Three Benefits of Children’s Books Instead of Curriculum

Children’s book are in every room our children spend time in – and all three of them love reading with me and my husband. I homeschool our three children without curriculum or textbooks. I love children’s books—fiction, nonfiction, reference books, whatever.

Here are some things I’ve learned about children and books over the last four years. My perspective is heavily influenced from writers like John Holt, John Taylor Gotto, Janet Lansbury, Alfie Kohn and from my own experiences within the school system.  

Children’s Books Are Driven By Interests

You could purchase the best selling children’s books of all time and if your child isn’t interested you might as well have bought a textbook. I buy books on subjects they actually care about. Unlike boxed curriculum or textbooks, fiction and nonfiction books allow children the freedom to examine subjects they’re interested in.

My son is just beginning to read by himself. He reads books about dinosaurs and natural disasters and deadly animals because he’s excited by those subjects. Sometimes I expose him to new books or topics I think he’ll like. If the new topic isn’t of interest we move on, and maybe we’ll come back to it when he’s ready. 
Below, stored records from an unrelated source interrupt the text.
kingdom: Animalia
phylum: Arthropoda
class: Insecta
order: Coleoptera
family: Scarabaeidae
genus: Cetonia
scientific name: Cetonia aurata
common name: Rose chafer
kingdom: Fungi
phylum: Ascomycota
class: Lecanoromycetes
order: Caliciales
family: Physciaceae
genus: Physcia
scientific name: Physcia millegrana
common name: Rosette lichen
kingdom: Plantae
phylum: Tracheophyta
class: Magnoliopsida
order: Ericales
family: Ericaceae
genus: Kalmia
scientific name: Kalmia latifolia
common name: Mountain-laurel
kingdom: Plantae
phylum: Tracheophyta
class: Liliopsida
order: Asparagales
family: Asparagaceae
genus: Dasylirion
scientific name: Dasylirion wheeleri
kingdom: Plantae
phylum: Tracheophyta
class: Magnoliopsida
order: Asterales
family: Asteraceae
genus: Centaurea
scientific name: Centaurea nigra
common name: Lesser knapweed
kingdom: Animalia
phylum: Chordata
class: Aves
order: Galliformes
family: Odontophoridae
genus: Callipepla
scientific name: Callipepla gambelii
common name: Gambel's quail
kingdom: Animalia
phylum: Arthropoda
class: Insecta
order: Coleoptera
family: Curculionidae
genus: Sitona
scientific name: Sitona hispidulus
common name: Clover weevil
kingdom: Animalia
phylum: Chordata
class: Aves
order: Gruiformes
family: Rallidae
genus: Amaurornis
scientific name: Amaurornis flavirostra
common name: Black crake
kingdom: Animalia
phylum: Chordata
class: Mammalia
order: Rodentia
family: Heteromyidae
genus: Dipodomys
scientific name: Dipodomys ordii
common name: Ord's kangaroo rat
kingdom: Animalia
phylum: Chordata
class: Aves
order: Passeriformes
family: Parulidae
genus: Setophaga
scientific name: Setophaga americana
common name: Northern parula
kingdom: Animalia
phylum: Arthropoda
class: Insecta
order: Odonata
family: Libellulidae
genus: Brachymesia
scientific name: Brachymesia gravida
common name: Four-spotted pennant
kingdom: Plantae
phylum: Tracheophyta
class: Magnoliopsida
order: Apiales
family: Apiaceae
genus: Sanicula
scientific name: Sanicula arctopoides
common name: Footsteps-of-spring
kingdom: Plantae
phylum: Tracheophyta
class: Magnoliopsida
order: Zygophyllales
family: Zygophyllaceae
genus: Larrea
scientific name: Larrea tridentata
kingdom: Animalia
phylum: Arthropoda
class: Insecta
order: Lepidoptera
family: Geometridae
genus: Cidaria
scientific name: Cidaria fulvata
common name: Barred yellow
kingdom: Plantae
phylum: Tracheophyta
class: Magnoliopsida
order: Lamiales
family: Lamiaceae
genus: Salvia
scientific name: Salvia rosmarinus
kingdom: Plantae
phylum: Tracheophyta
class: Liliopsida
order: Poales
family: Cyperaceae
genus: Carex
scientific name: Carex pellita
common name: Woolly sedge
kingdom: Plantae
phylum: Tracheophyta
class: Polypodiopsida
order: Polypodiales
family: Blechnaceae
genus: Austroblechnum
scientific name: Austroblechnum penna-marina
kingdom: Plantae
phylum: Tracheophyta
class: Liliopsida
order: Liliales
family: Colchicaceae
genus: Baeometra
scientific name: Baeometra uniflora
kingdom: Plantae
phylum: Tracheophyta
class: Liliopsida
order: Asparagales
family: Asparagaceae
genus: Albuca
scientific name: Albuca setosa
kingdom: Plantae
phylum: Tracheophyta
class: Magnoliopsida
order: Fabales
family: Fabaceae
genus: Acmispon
A Good Book Gives Us Opportunities to Strengthen Our Bond

We all know that reading to babies is important for language development. But reading to all ages is important. Even when the child is able to read by themselves, reading out loud with your child provides so many documented benefits. It helps build vocabulary, improves comprehension and listening, and it can help to breach difficult topics or issues. Providing your child with books on their interests also shows that you are aware of and care about their interests, accepting their curiosity about whatever subjects they like.

Good Books Create a Positive Relationship With Reading

When kids are constantly coerced into reading textbook-like materials and books on subjects they don’t understand or care about, it creates a distaste for reading and sometimes for learning altogether. It becomes a chore or a duty. If they begin life reading stories and information that is important to them, they grow to enjoy it, both the reading itself and the learning process.  

Books are by far the biggest part of our “school” day, although I hesitate to call it that because it looks nothing like school. Each day we have “breakfast books” in the morning, where I read a phonics reader and a picture book to everyone while they eat breakfast. We read periodically throughout the day, some days more than others, and then again at night before bed. There is interest in the subject matter, the stories, and the connection within our family. And there is learning happening all the time.